# FITA target face size?



## bo-w (Jan 9, 2010)

sorry if this is a dumb question but what size is the target face size for fita compound at 90m, 70m, 60m, and 50m ? or could someone post a link to this info? im setting up my practice range and want the correct size faces for the distances. thanks.

Bo


----------



## Serious Fun (May 12, 2003)

bo-w said:


> sorry if this is a dumb question but what size is the target face size for fita compound at 90m, 70m, 60m, and 50m ? or could someone post a link to this info? im setting up my practice range and want the correct size faces for the distances. thanks.
> 
> Bo


 One of my favorite resources:
http://www.texasarchery.org/Documents/Distances/DistanceSummary.htm


----------



## lksseven (Mar 21, 2010)

I know that the 122cm target faces for the 90meter and 70 meter distances are 10 ring. Are the target faces for the 50meter and 30meter distances also 10ring?


----------



## calvingoive (Jan 31, 2010)

lksseven said:


> I know that the 122cm target faces for the 90meter and 70 meter distances are 10 ring.
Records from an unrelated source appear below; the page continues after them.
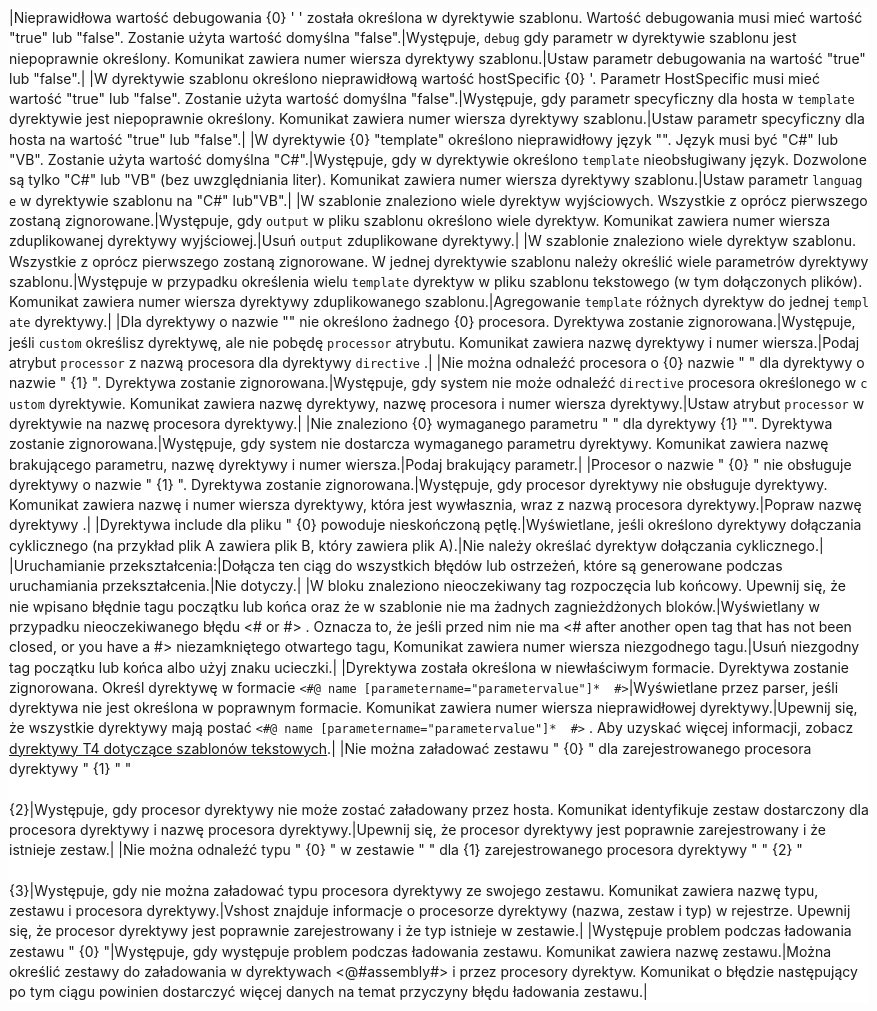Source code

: |Nieprawidłowa wartość debugowania {0} ' ' została określona w dyrektywie szablonu. Wartość debugowania musi mieć wartość "true" lub "false". Zostanie użyta wartość domyślna "false".|Występuje, `debug` gdy parametr w dyrektywie szablonu jest niepoprawnie określony. Komunikat zawiera numer wiersza dyrektywy szablonu.|Ustaw parametr debugowania na wartość "true" lub "false".|
|W dyrektywie szablonu określono nieprawidłową wartość hostSpecific {0} '. Parametr HostSpecific musi mieć wartość "true" lub "false". Zostanie użyta wartość domyślna "false".|Występuje, gdy parametr specyficzny dla hosta w `template` dyrektywie jest niepoprawnie określony. Komunikat zawiera numer wiersza dyrektywy szablonu.|Ustaw parametr specyficzny dla hosta na wartość "true" lub "false".|
|W dyrektywie {0} "template" określono nieprawidłowy język "". Język musi być "C#" lub "VB". Zostanie użyta wartość domyślna "C#".|Występuje, gdy w dyrektywie określono `template` nieobsługiwany język. Dozwolone są tylko "C#" lub "VB" (bez uwzględniania liter). Komunikat zawiera numer wiersza dyrektywy szablonu.|Ustaw parametr `language` w dyrektywie szablonu na "C#" lub"VB".|
|W szablonie znaleziono wiele dyrektyw wyjściowych. Wszystkie z oprócz pierwszego zostaną zignorowane.|Występuje, gdy `output` w pliku szablonu określono wiele dyrektyw. Komunikat zawiera numer wiersza zduplikowanej dyrektywy wyjściowej.|Usuń `output` zduplikowane dyrektywy.|
|W szablonie znaleziono wiele dyrektyw szablonu. Wszystkie z oprócz pierwszego zostaną zignorowane. W jednej dyrektywie szablonu należy określić wiele parametrów dyrektywy szablonu.|Występuje w przypadku określenia wielu `template` dyrektyw w pliku szablonu tekstowego (w tym dołączonych plików). Komunikat zawiera numer wiersza dyrektywy zduplikowanego szablonu.|Agregowanie `template` różnych dyrektyw do jednej `template` dyrektywy.|
|Dla dyrektywy o nazwie "" nie określono żadnego {0} procesora. Dyrektywa zostanie zignorowana.|Występuje, jeśli `custom` określisz dyrektywę, ale nie pobędę `processor` atrybutu. Komunikat zawiera nazwę dyrektywy i numer wiersza.|Podaj atrybut `processor` z nazwą procesora dla dyrektywy `directive` .|
|Nie można odnaleźć procesora o {0} nazwie " " dla dyrektywy o nazwie " {1} ". Dyrektywa zostanie zignorowana.|Występuje, gdy system nie może odnaleźć `directive` procesora określonego w `custom` dyrektywie. Komunikat zawiera nazwę dyrektywy, nazwę procesora i numer wiersza dyrektywy.|Ustaw atrybut `processor` w dyrektywie na nazwę procesora dyrektywy.|
|Nie znaleziono {0} wymaganego parametru " " dla dyrektywy {1} "". Dyrektywa zostanie zignorowana.|Występuje, gdy system nie dostarcza wymaganego parametru dyrektywy. Komunikat zawiera nazwę brakującego parametru, nazwę dyrektywy i numer wiersza.|Podaj brakujący parametr.|
|Procesor o nazwie " {0} " nie obsługuje dyrektywy o nazwie " {1} ". Dyrektywa zostanie zignorowana.|Występuje, gdy procesor dyrektywy nie obsługuje dyrektywy. Komunikat zawiera nazwę i numer wiersza dyrektywy, która jest wywłasznia, wraz z nazwą procesora dyrektywy.|Popraw nazwę dyrektywy .|
|Dyrektywa include dla pliku " {0} powoduje nieskończoną pętlę.|Wyświetlane, jeśli określono dyrektywy dołączania cyklicznego (na przykład plik A zawiera plik B, który zawiera plik A).|Nie należy określać dyrektyw dołączania cyklicznego.|
|Uruchamianie przekształcenia:|Dołącza ten ciąg do wszystkich błędów lub ostrzeżeń, które są generowane podczas uruchamiania przekształcenia.|Nie dotyczy.|
|W bloku znaleziono nieoczekiwany tag rozpoczęcia lub końcowy. Upewnij się, że nie wpisano błędnie tagu początku lub końca oraz że w szablonie nie ma żadnych zagnieżdżonych bloków.|Wyświetlany w przypadku nieoczekiwanego błędu \<# or #> . Oznacza to, że jeśli przed nim nie ma \<# after another open tag that has not been closed, or you have a #> niezamkniętego otwartego tagu, Komunikat zawiera numer wiersza niezgodnego tagu.|Usuń niezgodny tag początku lub końca albo użyj znaku ucieczki.|
|Dyrektywa została określona w niewłaściwym formacie. Dyrektywa zostanie zignorowana. Określ dyrektywę w formacie `<#@ name [parametername="parametervalue"]*  #>`|Wyświetlane przez parser, jeśli dyrektywa nie jest określona w poprawnym formacie. Komunikat zawiera numer wiersza nieprawidłowej dyrektywy.|Upewnij się, że wszystkie dyrektywy mają postać `<#@ name [parametername="parametervalue"]*  #>` . Aby uzyskać więcej informacji, zobacz [dyrektywy T4 dotyczące szablonów tekstowych](../modeling/t4-text-template-directives.md).|
|Nie można załadować zestawu " {0} " dla zarejestrowanego procesora dyrektywy " {1} " "<br /><br /> {2}|Występuje, gdy procesor dyrektywy nie może zostać załadowany przez hosta. Komunikat identyfikuje zestaw dostarczony dla procesora dyrektywy i nazwę procesora dyrektywy.|Upewnij się, że procesor dyrektywy jest poprawnie zarejestrowany i że istnieje zestaw.|
|Nie można odnaleźć typu " {0} " w zestawie " " dla {1} zarejestrowanego procesora dyrektywy " " {2} "<br /><br /> {3}|Występuje, gdy nie można załadować typu procesora dyrektywy ze swojego zestawu. Komunikat zawiera nazwę typu, zestawu i procesora dyrektywy.|Vshost znajduje informacje o procesorze dyrektywy (nazwa, zestaw i typ) w rejestrze. Upewnij się, że procesor dyrektywy jest poprawnie zarejestrowany i że typ istnieje w zestawie.|
|Występuje problem podczas ładowania zestawu " {0} "|Występuje, gdy występuje problem podczas ładowania zestawu. Komunikat zawiera nazwę zestawu.|Można określić zestawy do załadowania w dyrektywach \<@#assembly#> i przez procesory dyrektyw. Komunikat o błędzie następujący po tym ciągu powinien dostarczyć więcej danych na temat przyczyny błędu ładowania zestawu.|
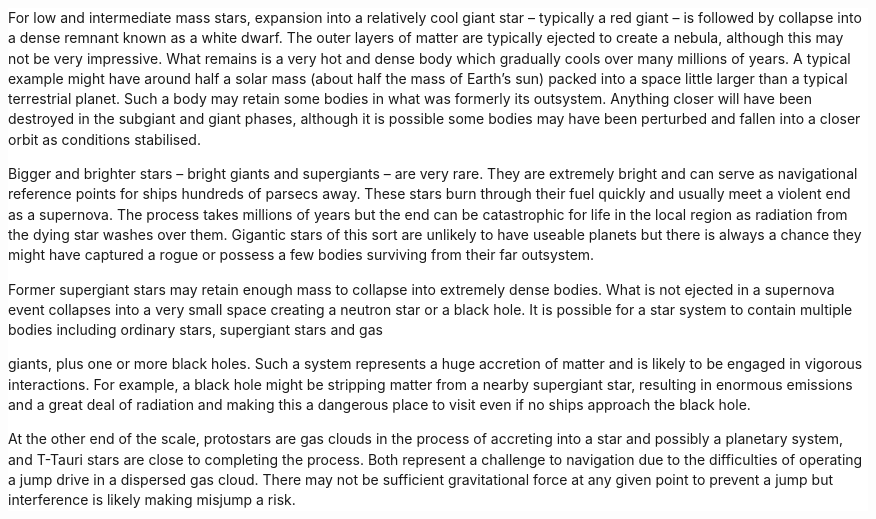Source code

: For low and intermediate mass stars, expansion into
a relatively cool giant star – typically a red giant – is
followed by collapse into a dense remnant known as
a white dwarf. The outer layers of matter are typically
ejected to create a nebula, although this may not be
very impressive. What remains is a very hot and dense
body which gradually cools over many millions of years.
A typical example might have around half a solar mass
(about half the mass of Earth’s sun) packed into a
space little larger than a typical terrestrial planet. Such
a body may retain some bodies in what was formerly its
outsystem. Anything closer will have been destroyed in
the subgiant and giant phases, although it is possible
some bodies may have been perturbed and fallen into
a closer orbit as conditions stabilised.

Bigger and brighter stars – bright giants and
supergiants – are very rare. They are extremely bright
and can serve as navigational reference points for
ships hundreds of parsecs away. These stars burn
through their fuel quickly and usually meet a violent end
as a supernova. The process takes millions of years but
the end can be catastrophic for life in the local region
as radiation from the dying star washes over them.
Gigantic stars of this sort are unlikely to have useable
planets but there is always a chance they might have
captured a rogue or possess a few bodies surviving
from their far outsystem.

Former supergiant stars may retain enough mass to
collapse into extremely dense bodies. What is not
ejected in a supernova event collapses into a very
small space creating a neutron star or a black hole. It
is possible for a star system to contain multiple bodies
including ordinary stars, supergiant stars and gas

giants, plus one or more black holes. Such a system
represents a huge accretion of matter and is likely to be
engaged in vigorous interactions. For example, a black
hole might be stripping matter from a nearby supergiant
star, resulting in enormous emissions and a great deal
of radiation and making this a dangerous place to visit
even if no ships approach the black hole.

At the other end of the scale, protostars are gas
clouds in the process of accreting into a star and
possibly a planetary system, and T-Tauri stars are
close to completing the process. Both represent
a challenge to navigation due to the difficulties of
operating a jump drive in a dispersed gas cloud.
There may not be sufficient gravitational force at any
given point to prevent a jump but interference is likely
making misjump a risk.
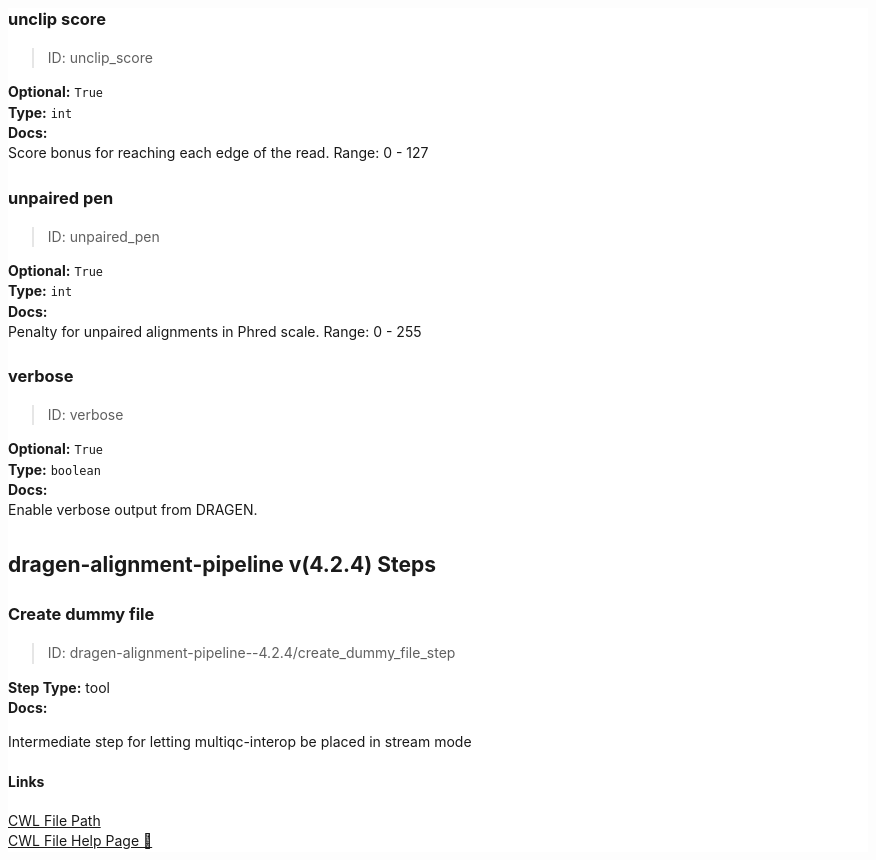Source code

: 
### unclip score



  
> ID: unclip_score
  
**Optional:** `True`  
**Type:** `int`  
**Docs:**  
Score bonus for reaching each edge of the read.
Range: 0 - 127


### unpaired pen



  
> ID: unpaired_pen
  
**Optional:** `True`  
**Type:** `int`  
**Docs:**  
Penalty for unpaired alignments in Phred scale.
Range: 0 - 255


### verbose



  
> ID: verbose
  
**Optional:** `True`  
**Type:** `boolean`  
**Docs:**  
Enable verbose output from DRAGEN.

  


## dragen-alignment-pipeline v(4.2.4) Steps

### Create dummy file


  
> ID: dragen-alignment-pipeline--4.2.4/create_dummy_file_step
  
**Step Type:** tool  
**Docs:**
  
Intermediate step for letting multiqc-interop be placed in stream mode

#### Links
  
[CWL File Path](../../../../../../tools/custom-touch-file/1.0.0/custom-touch-file__1.0.0.cwl)  
[CWL File Help Page :construction:](../../../tools/custom-touch-file/1.0.0/custom-touch-file__1.0.0.md)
Are the target faces for the 50meter and 30meter distances also 10ring?


yes indeed.


----------



## straat (Jan 22, 2009)

lksseven said:


> I know that the 122cm target faces for the 90meter and 70 meter distances are 10 ring. Are the target faces for the 50meter and 30meter distances also 10ring?


They can be, there is the 80cm-10 ring face which may be used but there are also 80cm-6 ring (50,40,30 meters) and 80cm-5 ring (30 meter) faces. The multiple spot setup is used when shooting in six arrow ends.


----------



## lksseven (Mar 21, 2010)

straat said:


> They can be, there is the 80cm-10 ring face which may be used but there are also 80cm-6 ring (50,40,30 meters) and 80cm-5 ring (30 meter) faces. The multiple spot setup is used when shooting in six arrow ends.


what faces will be used at 2010 USA Nationals be (recurve)?


----------